• **EXERCISE DESCRIPTION**
Pull out every line in the rows below that contains the string "федеральный". Case counts, so copy only lines where the capitalization matches.

= = = =

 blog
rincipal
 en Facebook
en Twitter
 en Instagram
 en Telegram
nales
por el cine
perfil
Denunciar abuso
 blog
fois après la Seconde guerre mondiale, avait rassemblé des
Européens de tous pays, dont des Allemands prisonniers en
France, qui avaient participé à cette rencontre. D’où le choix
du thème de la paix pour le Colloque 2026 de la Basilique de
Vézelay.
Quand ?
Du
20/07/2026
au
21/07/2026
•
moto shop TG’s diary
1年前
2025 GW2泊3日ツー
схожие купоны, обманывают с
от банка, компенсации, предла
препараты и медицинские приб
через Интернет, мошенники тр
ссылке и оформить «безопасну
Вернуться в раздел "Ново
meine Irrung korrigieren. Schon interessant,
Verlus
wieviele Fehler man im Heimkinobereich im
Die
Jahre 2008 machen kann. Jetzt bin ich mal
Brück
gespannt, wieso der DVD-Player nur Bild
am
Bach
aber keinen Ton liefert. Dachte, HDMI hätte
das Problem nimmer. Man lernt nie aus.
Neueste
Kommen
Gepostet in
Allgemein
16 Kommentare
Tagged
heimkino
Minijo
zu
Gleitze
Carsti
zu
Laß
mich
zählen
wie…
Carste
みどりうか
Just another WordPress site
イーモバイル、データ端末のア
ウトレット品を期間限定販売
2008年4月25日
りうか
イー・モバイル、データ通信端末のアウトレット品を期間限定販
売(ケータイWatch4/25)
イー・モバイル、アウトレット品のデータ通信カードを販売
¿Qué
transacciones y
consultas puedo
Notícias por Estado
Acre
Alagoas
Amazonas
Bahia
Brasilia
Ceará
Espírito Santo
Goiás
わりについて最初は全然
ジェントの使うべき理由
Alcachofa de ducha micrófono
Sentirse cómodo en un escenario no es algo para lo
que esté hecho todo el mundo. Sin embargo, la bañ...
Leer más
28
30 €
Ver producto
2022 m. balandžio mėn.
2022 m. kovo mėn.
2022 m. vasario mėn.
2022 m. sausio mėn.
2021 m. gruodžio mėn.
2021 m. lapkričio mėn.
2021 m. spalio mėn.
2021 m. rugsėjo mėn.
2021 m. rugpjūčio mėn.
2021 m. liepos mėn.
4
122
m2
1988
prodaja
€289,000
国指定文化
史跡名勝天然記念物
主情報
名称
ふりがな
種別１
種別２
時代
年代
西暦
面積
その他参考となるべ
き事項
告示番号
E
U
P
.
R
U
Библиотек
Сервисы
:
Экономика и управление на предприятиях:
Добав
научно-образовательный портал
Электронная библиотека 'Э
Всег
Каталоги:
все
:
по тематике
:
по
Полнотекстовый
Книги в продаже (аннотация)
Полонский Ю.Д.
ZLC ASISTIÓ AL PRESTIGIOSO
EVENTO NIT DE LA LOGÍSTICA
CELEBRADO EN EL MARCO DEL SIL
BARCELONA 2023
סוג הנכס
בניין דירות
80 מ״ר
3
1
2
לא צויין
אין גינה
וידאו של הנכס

= = = =

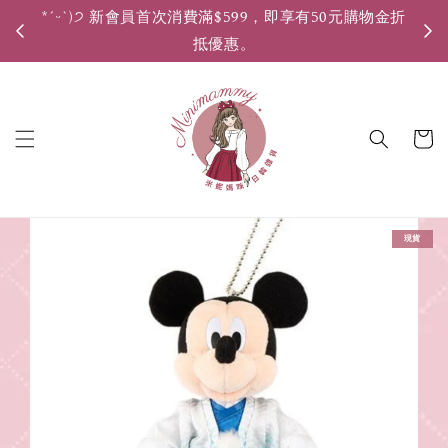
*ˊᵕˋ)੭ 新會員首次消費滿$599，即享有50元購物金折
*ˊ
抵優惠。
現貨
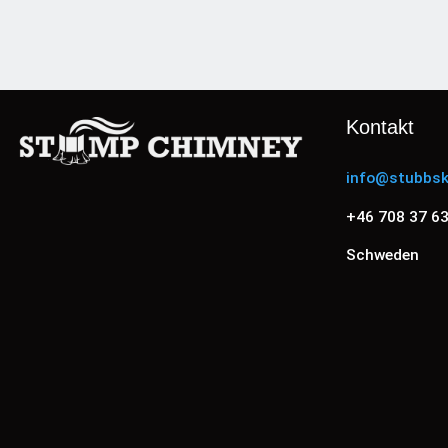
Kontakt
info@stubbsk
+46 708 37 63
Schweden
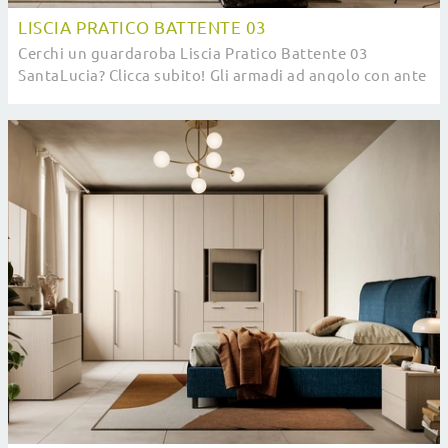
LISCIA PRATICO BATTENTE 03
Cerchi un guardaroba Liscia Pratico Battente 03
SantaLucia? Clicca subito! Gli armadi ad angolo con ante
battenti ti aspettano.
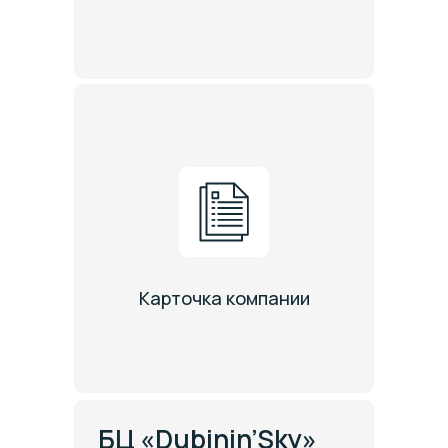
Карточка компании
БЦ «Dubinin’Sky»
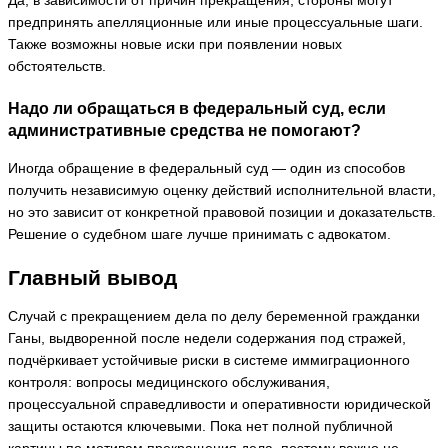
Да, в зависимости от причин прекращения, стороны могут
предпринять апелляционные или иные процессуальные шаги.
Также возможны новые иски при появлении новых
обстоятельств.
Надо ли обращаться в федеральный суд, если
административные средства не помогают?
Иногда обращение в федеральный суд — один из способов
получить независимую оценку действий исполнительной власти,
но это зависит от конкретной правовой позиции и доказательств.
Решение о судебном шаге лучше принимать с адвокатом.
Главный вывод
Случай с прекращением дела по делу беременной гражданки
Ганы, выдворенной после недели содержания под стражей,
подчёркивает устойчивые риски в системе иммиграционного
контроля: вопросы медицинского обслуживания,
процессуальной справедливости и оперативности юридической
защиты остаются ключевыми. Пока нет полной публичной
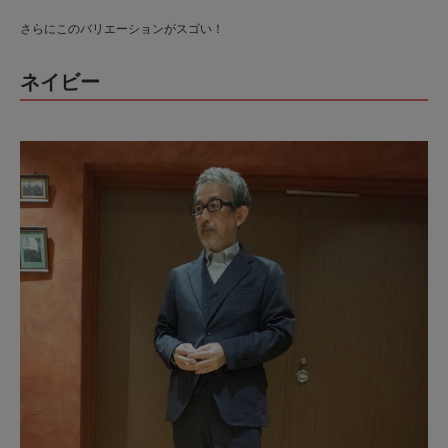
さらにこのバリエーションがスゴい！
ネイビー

= = = =

• **SOLUTION**
Надо ли обращаться в федеральный суд, если
Иногда обращение в федеральный суд — один из способов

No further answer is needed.